■ Job
Count the lines below that contain the string "group", treating uppercase and lowercase as different, and give only the number.

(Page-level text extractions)
Segment Open

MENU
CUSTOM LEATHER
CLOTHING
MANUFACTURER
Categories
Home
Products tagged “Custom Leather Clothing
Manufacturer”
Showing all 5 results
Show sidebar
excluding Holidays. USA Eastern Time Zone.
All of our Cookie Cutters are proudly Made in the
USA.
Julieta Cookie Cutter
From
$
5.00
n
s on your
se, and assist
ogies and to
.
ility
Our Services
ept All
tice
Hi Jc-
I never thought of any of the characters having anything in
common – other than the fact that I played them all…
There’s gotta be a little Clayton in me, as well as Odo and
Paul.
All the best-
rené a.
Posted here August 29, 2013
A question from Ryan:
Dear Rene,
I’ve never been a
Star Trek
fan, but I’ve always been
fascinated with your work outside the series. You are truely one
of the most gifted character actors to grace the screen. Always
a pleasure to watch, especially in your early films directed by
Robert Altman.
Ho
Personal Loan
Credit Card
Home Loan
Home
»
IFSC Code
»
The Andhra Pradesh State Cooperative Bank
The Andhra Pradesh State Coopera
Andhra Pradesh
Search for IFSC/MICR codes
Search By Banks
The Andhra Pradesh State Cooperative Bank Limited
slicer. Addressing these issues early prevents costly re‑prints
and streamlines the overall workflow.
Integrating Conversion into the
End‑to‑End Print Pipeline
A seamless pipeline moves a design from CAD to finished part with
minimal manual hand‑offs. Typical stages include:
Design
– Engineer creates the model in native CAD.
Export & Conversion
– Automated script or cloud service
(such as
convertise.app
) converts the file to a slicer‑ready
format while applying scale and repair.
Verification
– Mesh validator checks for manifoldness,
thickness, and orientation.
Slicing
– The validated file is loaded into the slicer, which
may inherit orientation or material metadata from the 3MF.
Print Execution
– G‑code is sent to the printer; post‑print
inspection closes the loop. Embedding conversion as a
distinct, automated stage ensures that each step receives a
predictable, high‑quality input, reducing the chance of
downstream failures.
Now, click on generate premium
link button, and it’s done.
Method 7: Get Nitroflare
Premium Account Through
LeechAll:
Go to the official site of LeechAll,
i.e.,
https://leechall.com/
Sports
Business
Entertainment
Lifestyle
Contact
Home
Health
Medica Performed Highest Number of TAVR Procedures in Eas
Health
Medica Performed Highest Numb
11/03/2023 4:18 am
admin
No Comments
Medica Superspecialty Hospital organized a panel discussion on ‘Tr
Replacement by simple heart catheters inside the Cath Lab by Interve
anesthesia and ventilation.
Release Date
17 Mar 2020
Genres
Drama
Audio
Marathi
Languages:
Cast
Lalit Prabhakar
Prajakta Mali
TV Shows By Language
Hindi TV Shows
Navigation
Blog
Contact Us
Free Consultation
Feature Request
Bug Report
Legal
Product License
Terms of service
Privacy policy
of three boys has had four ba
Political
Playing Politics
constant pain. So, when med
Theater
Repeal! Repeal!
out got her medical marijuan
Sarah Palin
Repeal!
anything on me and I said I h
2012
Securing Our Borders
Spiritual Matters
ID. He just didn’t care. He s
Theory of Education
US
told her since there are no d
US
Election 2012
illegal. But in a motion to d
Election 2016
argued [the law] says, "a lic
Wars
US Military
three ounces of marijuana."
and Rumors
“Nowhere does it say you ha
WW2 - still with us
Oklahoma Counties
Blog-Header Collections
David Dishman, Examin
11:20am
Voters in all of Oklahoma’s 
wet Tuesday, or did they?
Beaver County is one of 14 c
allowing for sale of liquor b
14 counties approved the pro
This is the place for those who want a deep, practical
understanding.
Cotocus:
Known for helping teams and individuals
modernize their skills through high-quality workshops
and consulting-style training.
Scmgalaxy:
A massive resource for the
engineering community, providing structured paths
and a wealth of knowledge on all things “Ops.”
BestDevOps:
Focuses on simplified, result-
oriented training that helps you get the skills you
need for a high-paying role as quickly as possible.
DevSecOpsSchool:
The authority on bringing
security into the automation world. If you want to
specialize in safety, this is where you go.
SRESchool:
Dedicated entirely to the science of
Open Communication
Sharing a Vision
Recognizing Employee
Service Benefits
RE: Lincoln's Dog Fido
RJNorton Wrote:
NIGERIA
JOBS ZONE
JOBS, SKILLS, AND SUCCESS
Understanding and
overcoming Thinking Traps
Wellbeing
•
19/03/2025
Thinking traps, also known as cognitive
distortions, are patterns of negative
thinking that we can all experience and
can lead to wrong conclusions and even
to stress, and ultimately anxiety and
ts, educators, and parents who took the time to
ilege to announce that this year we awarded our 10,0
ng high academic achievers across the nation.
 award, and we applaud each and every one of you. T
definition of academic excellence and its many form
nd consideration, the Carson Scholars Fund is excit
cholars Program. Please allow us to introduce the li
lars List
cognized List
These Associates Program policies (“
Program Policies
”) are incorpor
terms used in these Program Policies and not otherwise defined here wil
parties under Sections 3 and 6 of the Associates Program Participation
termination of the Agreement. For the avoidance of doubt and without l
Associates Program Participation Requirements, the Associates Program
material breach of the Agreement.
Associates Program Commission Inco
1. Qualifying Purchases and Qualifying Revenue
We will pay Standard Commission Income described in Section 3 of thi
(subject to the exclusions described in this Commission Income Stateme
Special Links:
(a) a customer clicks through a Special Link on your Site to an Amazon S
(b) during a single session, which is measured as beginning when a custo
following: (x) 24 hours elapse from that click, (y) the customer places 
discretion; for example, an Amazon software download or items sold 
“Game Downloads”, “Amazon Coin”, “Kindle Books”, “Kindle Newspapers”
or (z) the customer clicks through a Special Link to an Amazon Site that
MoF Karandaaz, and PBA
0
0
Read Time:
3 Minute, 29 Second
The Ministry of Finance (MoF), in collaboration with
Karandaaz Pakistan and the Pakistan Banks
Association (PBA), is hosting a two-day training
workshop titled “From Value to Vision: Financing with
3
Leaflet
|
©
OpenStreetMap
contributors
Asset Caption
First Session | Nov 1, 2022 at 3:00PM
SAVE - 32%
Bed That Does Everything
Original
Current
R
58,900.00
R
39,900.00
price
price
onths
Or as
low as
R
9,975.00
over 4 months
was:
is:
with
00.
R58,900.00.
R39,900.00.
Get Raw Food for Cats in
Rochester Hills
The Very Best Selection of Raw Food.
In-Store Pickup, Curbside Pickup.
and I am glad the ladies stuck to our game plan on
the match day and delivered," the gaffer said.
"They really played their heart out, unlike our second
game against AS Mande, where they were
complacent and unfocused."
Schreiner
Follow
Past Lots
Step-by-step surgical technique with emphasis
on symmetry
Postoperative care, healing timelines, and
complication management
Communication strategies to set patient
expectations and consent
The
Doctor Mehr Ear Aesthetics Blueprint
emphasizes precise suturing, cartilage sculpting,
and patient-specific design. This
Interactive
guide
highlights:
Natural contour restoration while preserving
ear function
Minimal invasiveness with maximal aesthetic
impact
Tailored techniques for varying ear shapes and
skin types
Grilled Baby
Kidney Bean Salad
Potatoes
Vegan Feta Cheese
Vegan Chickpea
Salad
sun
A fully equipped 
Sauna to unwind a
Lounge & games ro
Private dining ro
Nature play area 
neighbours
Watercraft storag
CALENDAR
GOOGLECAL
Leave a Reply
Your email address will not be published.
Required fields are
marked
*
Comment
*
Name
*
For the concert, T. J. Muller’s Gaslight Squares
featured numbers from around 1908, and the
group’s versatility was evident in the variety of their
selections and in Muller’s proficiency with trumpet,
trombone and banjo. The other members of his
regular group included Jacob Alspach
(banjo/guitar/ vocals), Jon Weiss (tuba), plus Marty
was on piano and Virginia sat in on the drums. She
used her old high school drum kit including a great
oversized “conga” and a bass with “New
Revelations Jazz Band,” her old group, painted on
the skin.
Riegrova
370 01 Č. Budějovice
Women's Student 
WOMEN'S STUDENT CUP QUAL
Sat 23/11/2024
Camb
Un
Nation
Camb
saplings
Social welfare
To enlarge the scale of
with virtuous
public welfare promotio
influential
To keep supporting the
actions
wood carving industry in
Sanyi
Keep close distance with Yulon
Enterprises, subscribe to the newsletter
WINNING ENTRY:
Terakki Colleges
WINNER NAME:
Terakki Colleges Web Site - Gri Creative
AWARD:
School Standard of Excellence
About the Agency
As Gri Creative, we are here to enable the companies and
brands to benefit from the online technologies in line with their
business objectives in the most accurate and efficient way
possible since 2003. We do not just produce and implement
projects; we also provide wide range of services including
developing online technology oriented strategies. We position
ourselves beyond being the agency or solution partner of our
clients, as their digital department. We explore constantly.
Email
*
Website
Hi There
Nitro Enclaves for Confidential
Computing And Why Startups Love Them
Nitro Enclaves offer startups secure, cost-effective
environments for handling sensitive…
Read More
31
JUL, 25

Segment Closed

■ Written answer
3